>> Start Text provided

Published May 04, 2012, 07:00 AM

LETTER: Chime in on student debt

To the Telegram: This is just something I think is important, and I would like some feedback from fellow students. You may share this with any one you like; the more feedback the better.

To the Telegram:

This is just something I think is important, and I would like some feedback from fellow students. You may share this with any one you like; the more feedback the better.

Join us at Facebook page, UWS Students Helping Students, from noon until 3 p.m. May 9 in Room 204.

YU Legislators will attend the issue of the high cost of student debt. The question is why are student loans being repackaged and used to create great wealth on Wall Street while funding, grants and services are being cut while cost increases? Included in the discussion:

• UW System resident undergraduate tuition changes in tuition source.

• Annual operating budget and fee schedule documents for the Wisconsin university system 1970-71 $430, 1980-81 $832, 1990-91 $1,882 2000-01 $3,290, 2009-10 $7,296, 2011-12 $8,592.

While this trend is estimated to reach $10,000 to 12,000 by 2014 each semester, and no financial aid will be issued other than student loans because of the demand by financial services for new loans to be used by Wall Street (tranches investment repackage) resold for high profits and bonuses.

New increases in student loan interest rate coming next semester, preceded by cuts in grants and funding to students and institutions the crash will come in 2014 if we do not act now.

Attending an institution of higher education has historically been a partnership between society, private and government institutions that make us all part of the future. It is a contract between the culture of one generation to the next. It is in the form of understanding we will provide the resources to provide for the next generation — compare 1970 to 2012 cost of tuition.

>> End Text provided
>> Start Stored rows

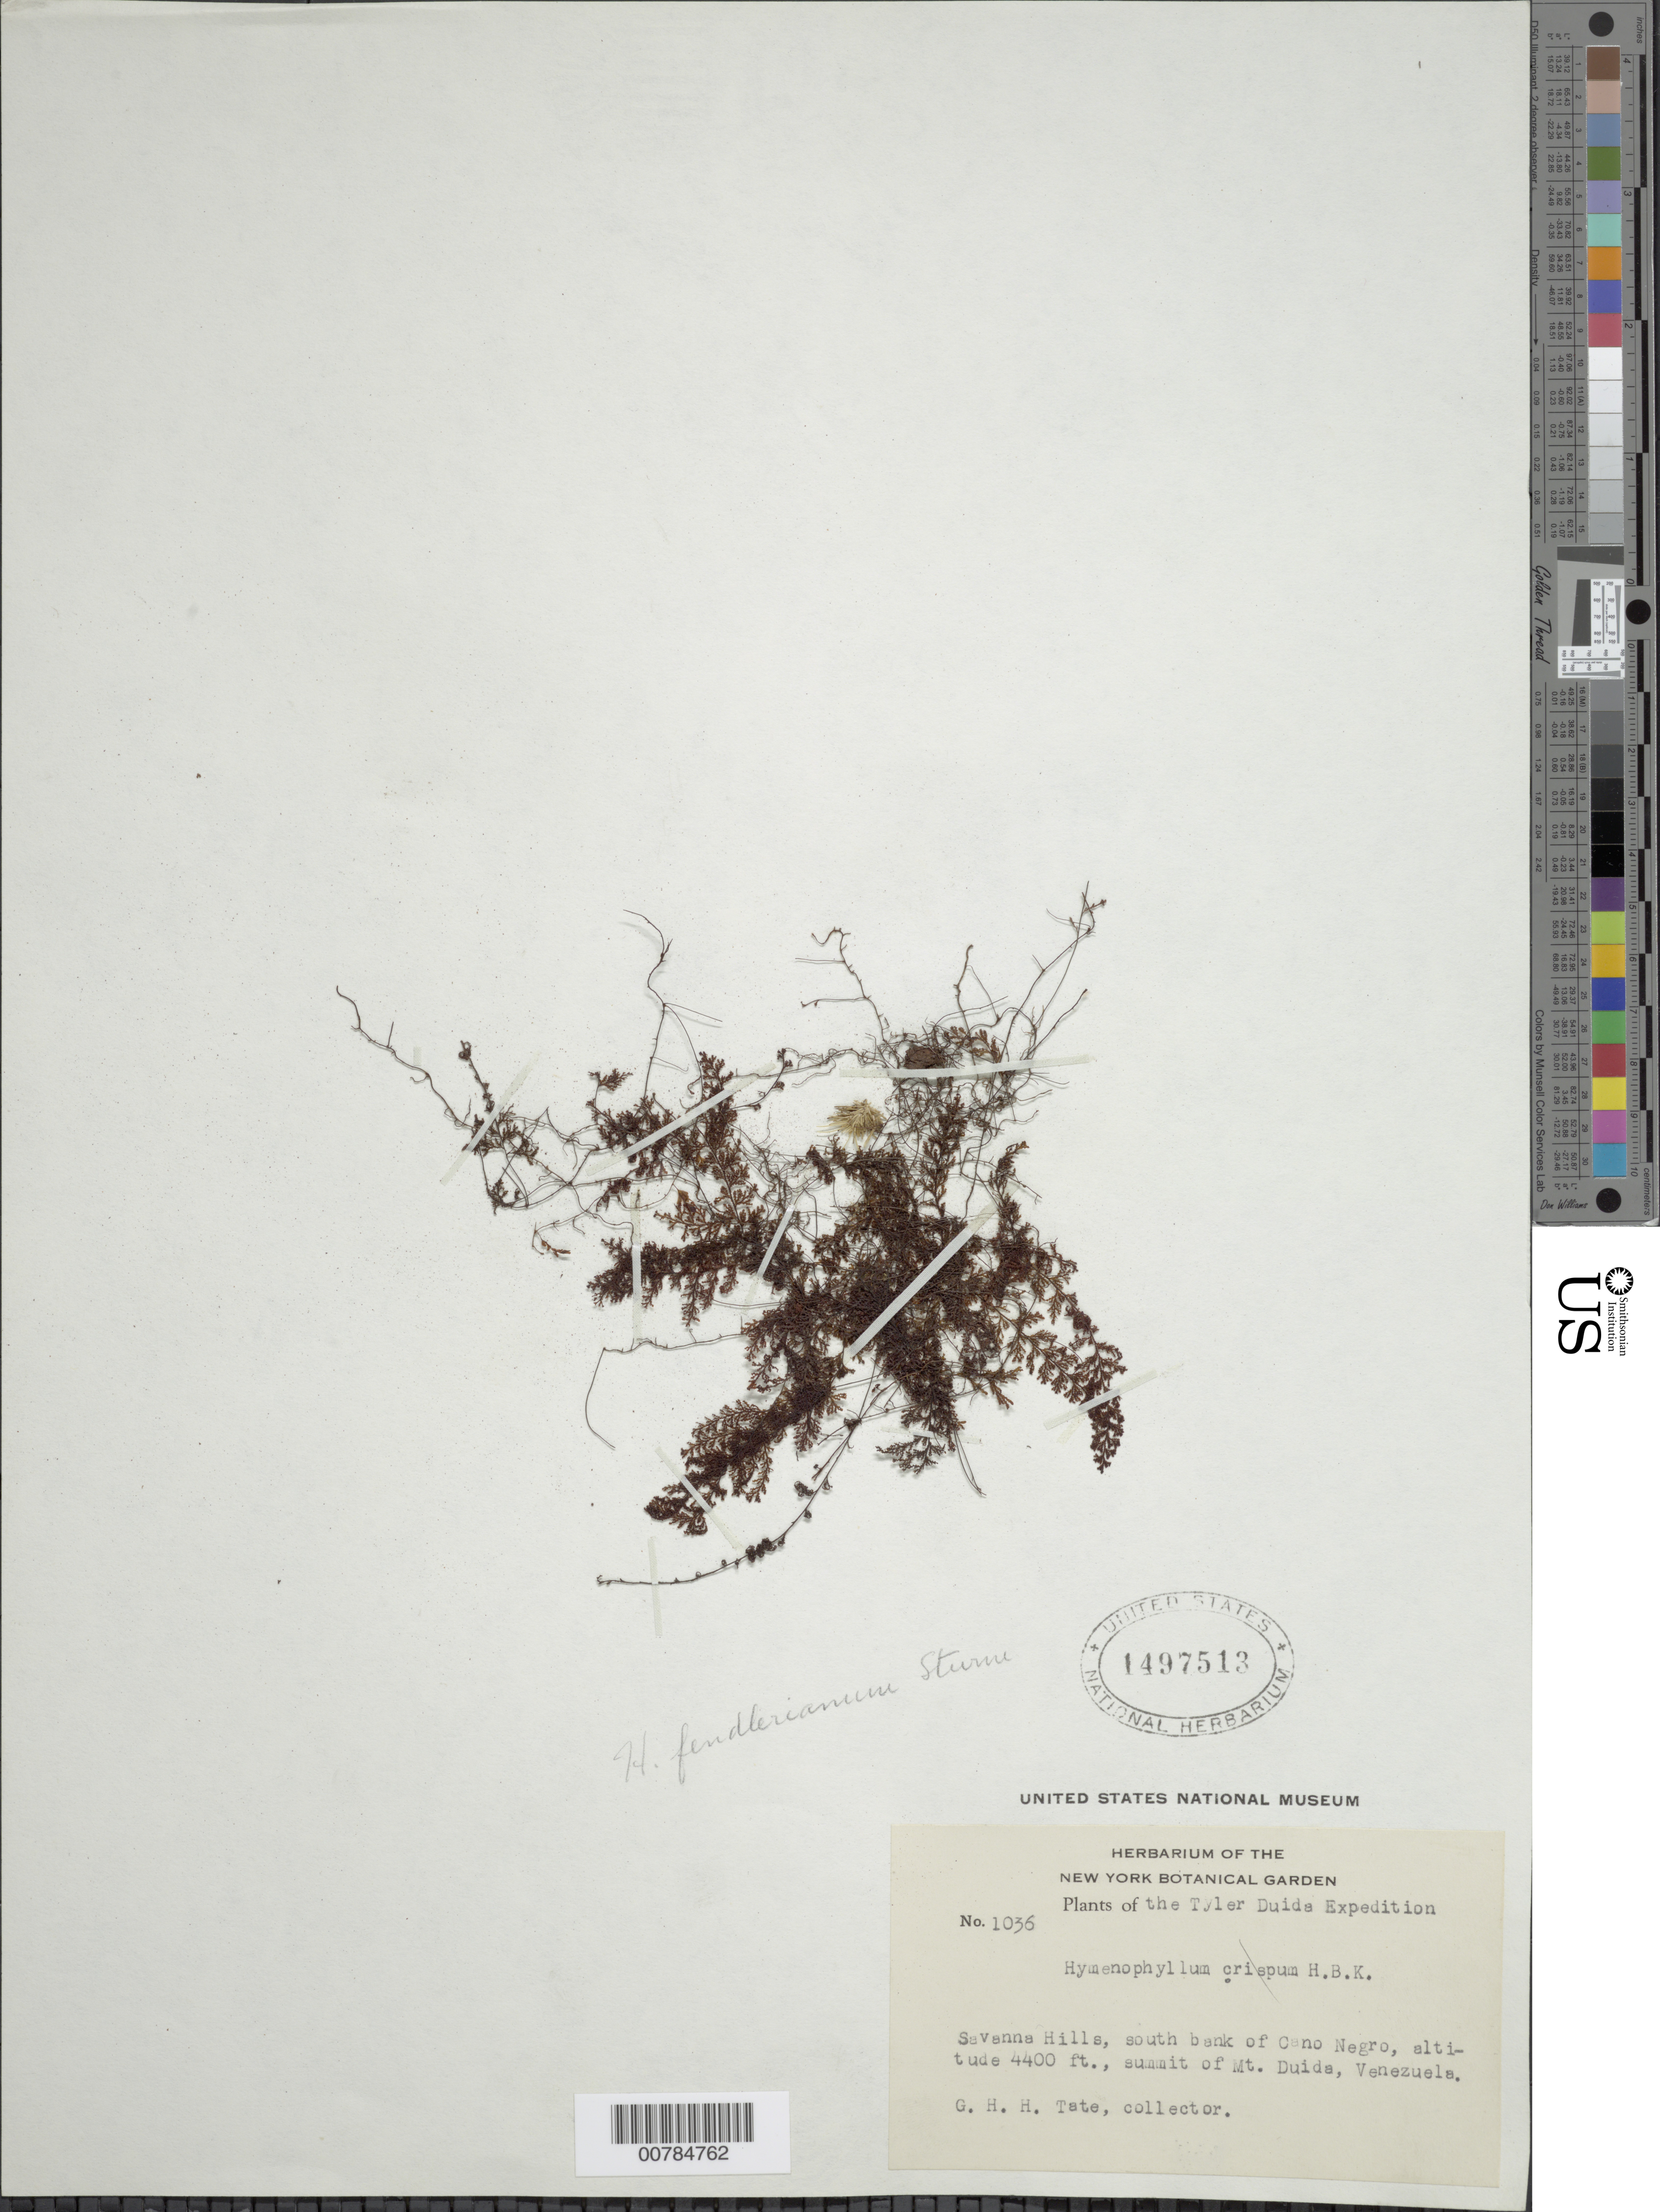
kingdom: Plantae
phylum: Tracheophyta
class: Polypodiopsida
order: Hymenophyllales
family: Hymenophyllaceae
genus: Hymenophyllum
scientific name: Hymenophyllum fendlerianum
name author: J.W. Sturm in Mart.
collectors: G. H. H.Tate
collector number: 1036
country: Venezuela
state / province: Amazonas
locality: Mount Duida, summit. Savanna Hills, S bank of Caño Negro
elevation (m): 1341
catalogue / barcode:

>> End Stored rows

→ Aim:
Rewrite the stretch of the student debt letter from "To the Telegram: This" through "in tuition source.", changing "feedback" to "input".

→ The output:
To the Telegram: This is just something I think is important, and I would like some input from fellow students. You may share this with any one you like; the more input the better.

To the Telegram:

This is just something I think is important, and I would like some input from fellow students. You may share this with any one you like; the more input the better.

Join us at Facebook page, UWS Students Helping Students, from noon until 3 p.m. May 9 in Room 204.

YU Legislators will attend the issue of the high cost of student debt. The question is why are student loans being repackaged and used to create great wealth on Wall Street while funding, grants and services are being cut while cost increases? Included in the discussion:

• UW System resident undergraduate tuition changes in tuition source.